Given material Start Marker

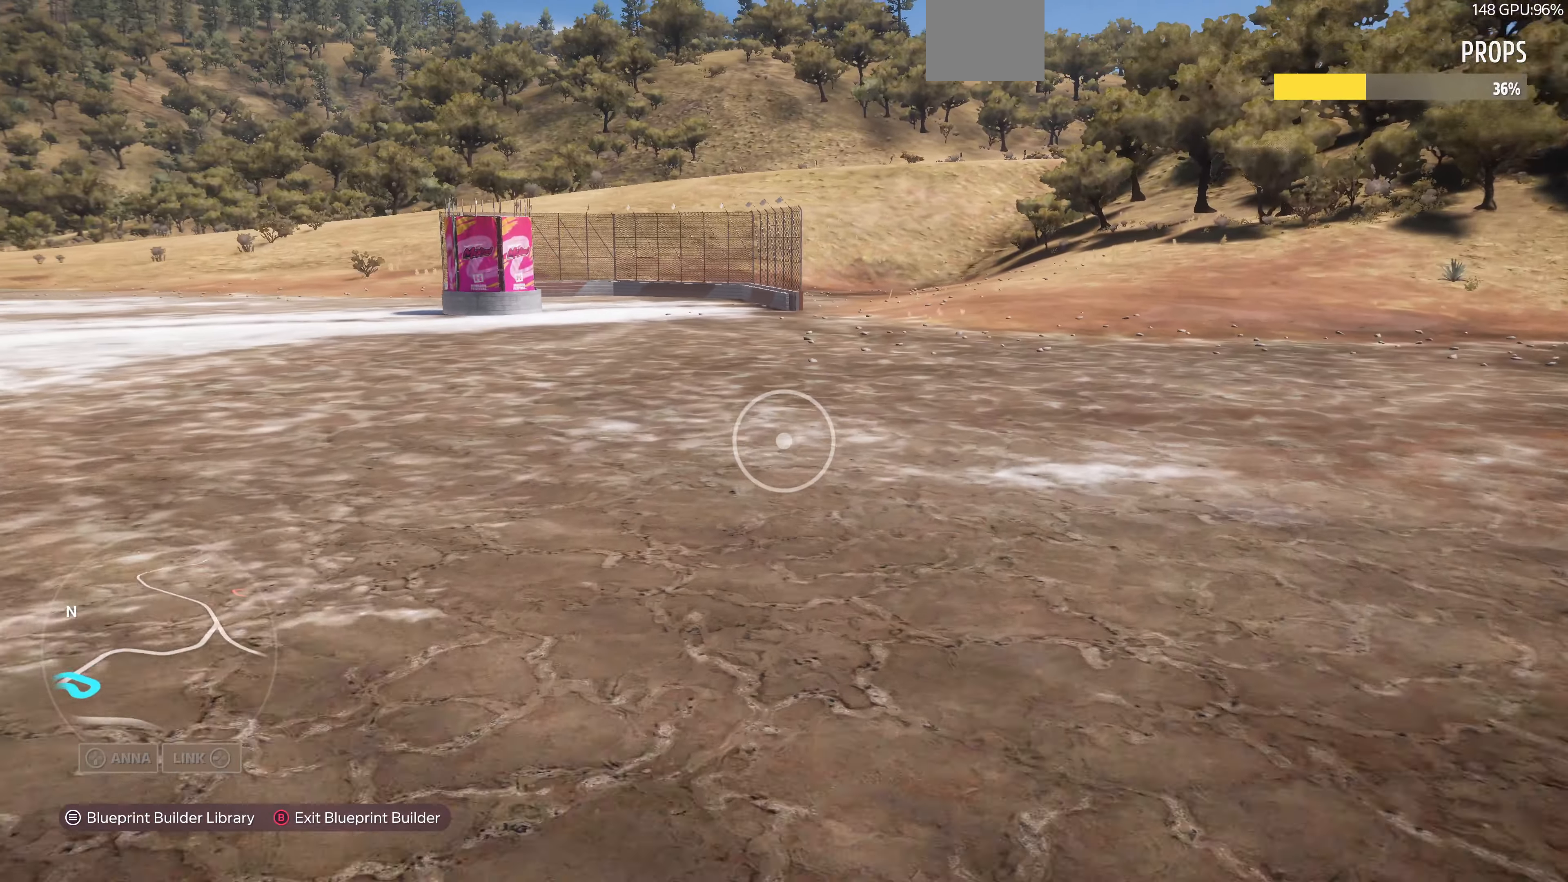
{"buttons": [], "left_stick": "up-right", "right_stick": "left", "events": []}
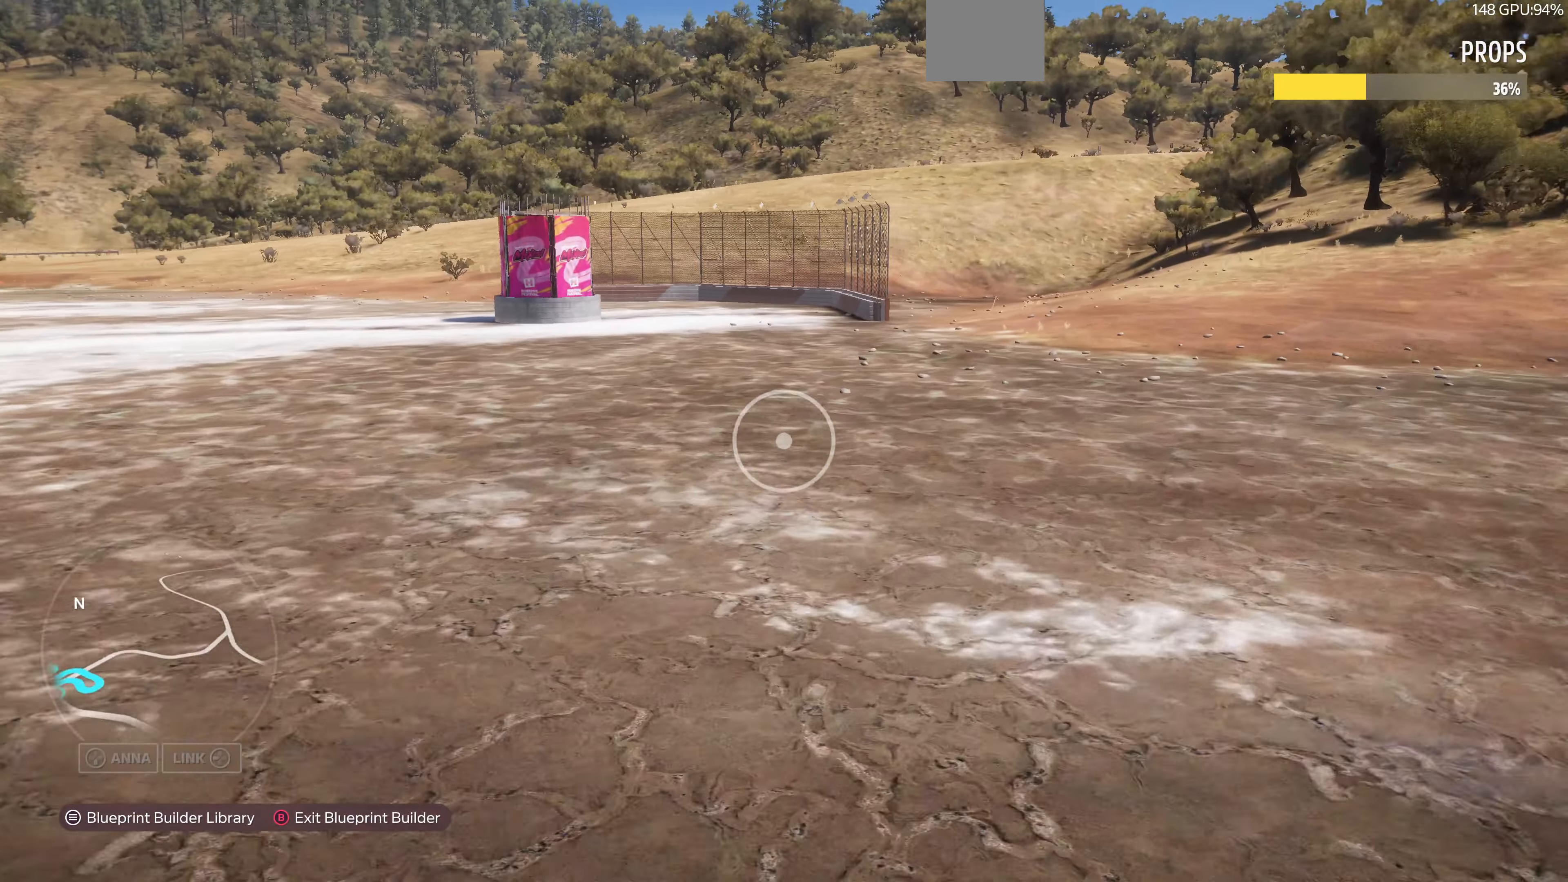
{"buttons": [], "left_stick": "center", "right_stick": "center", "events": [[200, "left_stick", "up"], [334, "right_stick", "center"], [400, "left_stick", "center"]]}
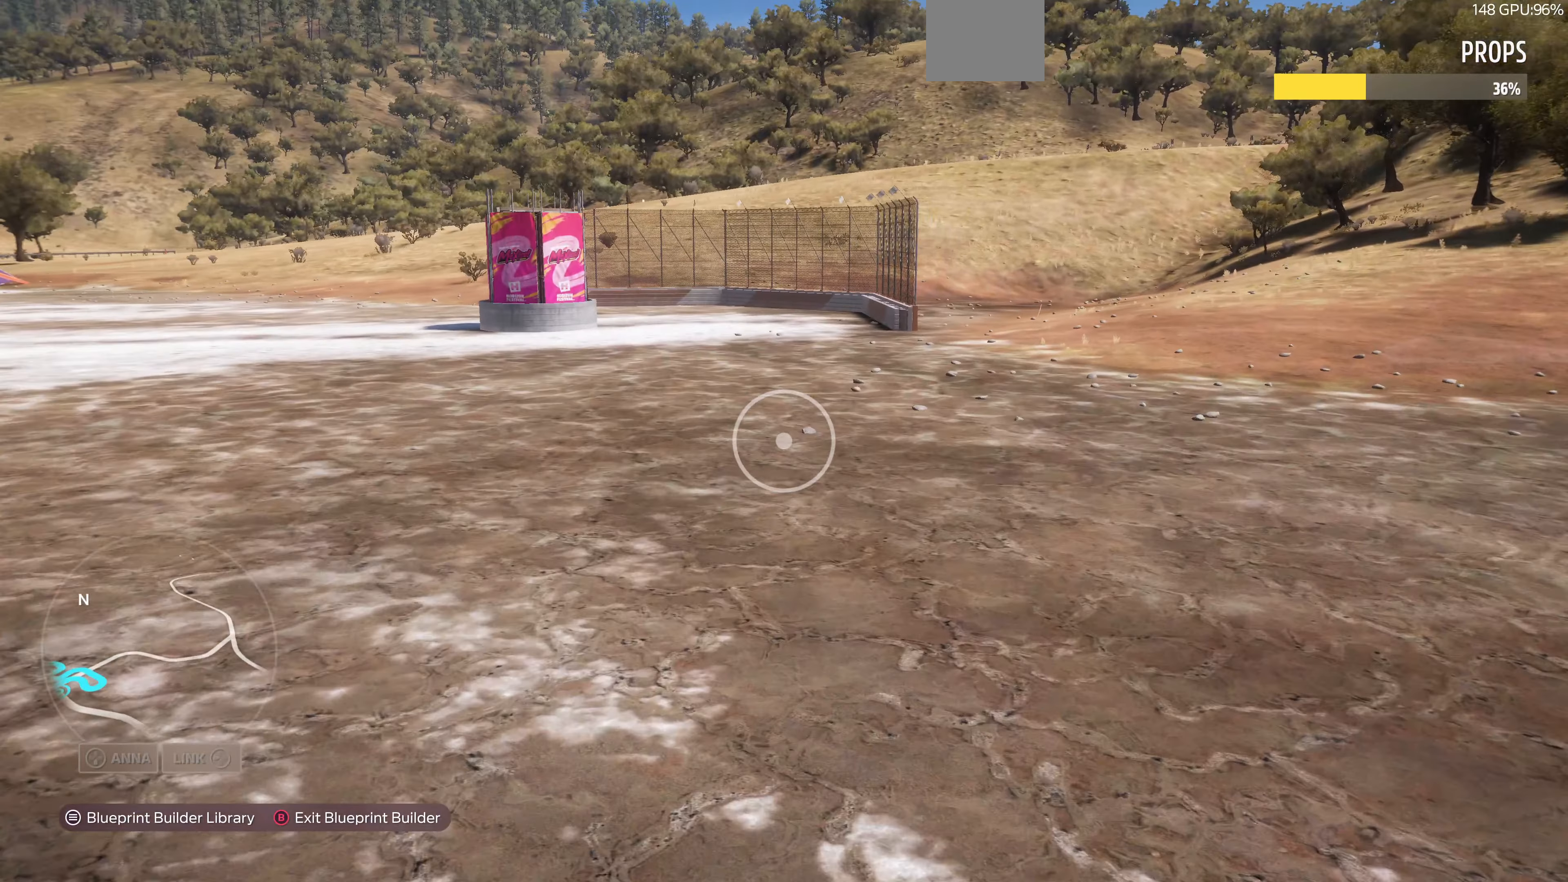
{"buttons": ["R2"], "left_stick": "down-left", "right_stick": "center", "events": [[100, "right_stick", "left"], [167, "right_stick", "down-left"], [267, "R2", "down"], [267, "left_stick", "down"], [367, "left_stick", "down-left"], [467, "right_stick", "center"]]}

Given material End Marker

Problem description | Output the data exactly as it is, with the pictures dropped.

Task result |
{"buttons": [], "left_stick": "up-right", "right_stick": "left", "events": []}
{"buttons": [], "left_stick": "center", "right_stick": "center", "events": [[200, "left_stick", "up"], [334, "right_stick", "center"], [400, "left_stick", "center"]]}
{"buttons": ["R2"], "left_stick": "down-left", "right_stick": "center", "events": [[100, "right_stick", "left"], [167, "right_stick", "down-left"], [267, "R2", "down"], [267, "left_stick", "down"], [367, "left_stick", "down-left"], [467, "right_stick", "center"]]}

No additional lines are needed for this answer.